Native design studio McLeod Bovell has accomplished a seaside house with a dramatic cantilever and a number of lightwells in West Vancouver, British Columbia.
Vancouver-based McLeod Bovell Trendy Homes designed the ten,940-square foot (1,016-square metre) Liminal Home in 2022.
“The ‘liminal’ is a transformational state between the place one factor begins and one other ends; the place the place one thing meets, mixes, and merges,” the workforce informed Dezeen.
“Liminal Home straddles an identical threshold between West Vancouver’s pure stony seashore and its suburban residential neighbourhood.”

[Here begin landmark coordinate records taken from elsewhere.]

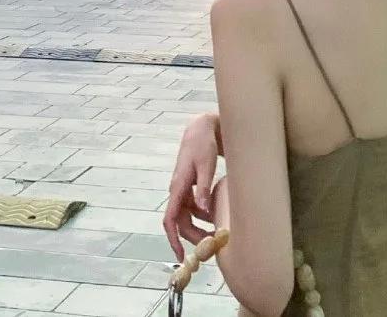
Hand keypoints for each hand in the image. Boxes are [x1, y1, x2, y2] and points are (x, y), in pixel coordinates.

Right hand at [164, 113, 220, 261]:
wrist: (200, 129)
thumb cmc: (202, 145)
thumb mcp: (206, 165)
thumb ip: (203, 188)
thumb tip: (204, 210)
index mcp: (178, 187)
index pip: (170, 219)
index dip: (173, 240)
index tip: (180, 257)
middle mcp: (178, 191)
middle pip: (181, 223)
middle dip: (193, 238)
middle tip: (210, 248)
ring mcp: (184, 190)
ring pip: (188, 217)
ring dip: (199, 228)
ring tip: (216, 236)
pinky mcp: (191, 187)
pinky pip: (194, 208)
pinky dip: (204, 216)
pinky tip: (217, 218)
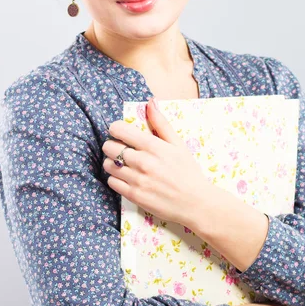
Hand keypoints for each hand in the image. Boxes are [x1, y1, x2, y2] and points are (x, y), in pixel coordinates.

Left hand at [102, 96, 209, 226]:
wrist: (196, 203)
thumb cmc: (188, 172)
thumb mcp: (178, 144)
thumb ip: (161, 123)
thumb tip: (150, 102)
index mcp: (153, 146)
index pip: (118, 129)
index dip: (116, 129)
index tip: (121, 133)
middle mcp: (142, 161)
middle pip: (109, 147)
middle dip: (113, 146)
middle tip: (122, 150)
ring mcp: (137, 180)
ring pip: (108, 165)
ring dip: (113, 163)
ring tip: (124, 165)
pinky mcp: (134, 196)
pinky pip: (111, 182)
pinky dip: (116, 178)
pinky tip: (127, 178)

The steep website overlooks the Pacific Ocean, so the workforce used the home’s organisation to choreograph motion towards the shoreline.
Organised as a journey fairly than round a singular point of interest, the areas cross between inside courtyards.
Entered from an autocourt on the hillside, the primary degree includes a kitchen, eating and dwelling area with a floating hearth.
A central architectural stair and planted courtyard backyard separate the general public areas from the storage.
In the meantime, a wall of floor-to-ceiling glazing opens the household areas to a coated terrace and pool with a waterfall edge that disappears into the ocean.
The basement degree holds service and leisure areas with extra automobile storage, an workplace, lounge area, utility room and a visitor suite.
A lightwell brings daylight deep into the partially underground degree. On the south facet of the plan, a coated terrace walks out to a spa and decrease backyard beneath the pool.
The highest flooring cantilevers over the primary degree with an exterior terraced backyard that wraps across the plan.
The glazed main suite appears out to the ocean with a “false beachfront” balcony, whereas three visitor suites are lined alongside the inside of the plan and open to the terrace. A big opening within the terrace types one other lightwell to the autocourt beneath.
“Courtyards, cantilevered volumes, and the extension of flooring space over exterior area dismantles boundaries between the home and the pure setting,” the workforce stated.
“This technique of blending and merging, the place mild is mirrored and landscapes are invited in the direction of the inside of the house, collapses regular readings of inside area.”
Chosen for his or her sturdiness in harsh climates, board-formed concrete, black-stained Accoya wooden and coated aluminium plate make up the outside.
The one-inch-thick Accoya boards are biodegradable, recyclable and carbon-neutral over their lifecycle.
“Conceptually, the home is fortress-like in kind and performance – a tough shell that opens strategically to its environment,” the workforce stated.
The glazed surfaces – with high-quality, thermally insulated glass and a Low-E coating to scale back warmth loss – function the “smooth counterpart to the exoskeleton,” set into hid frames.
On the inside, giant format slabs of non-VOC Lapitec sintered stone cowl the flooring whereas European oak millwork, panelling and stair treads heat the area.
“We discovered that the reflective ‘reverberation’ created by the deep glazed courtyards animate all of the areas in the home in stunning methods,” the workforce stated.
“Sudden partial fragments of water-view or inner planted landscapes coexist within the inside and exterior areas alongside furnishings, and inside finishes in lively ways in which change repeatedly in the course of the day with fluctuating lighting and sky situations.”
That includes an identical cantilevered response to a sloped website, McLeod Bovell accomplished the Container Home in West Vancouver in 2018 and clad it in customized gray cement-composite panels.
The images is by Hufton + Crow Pictures.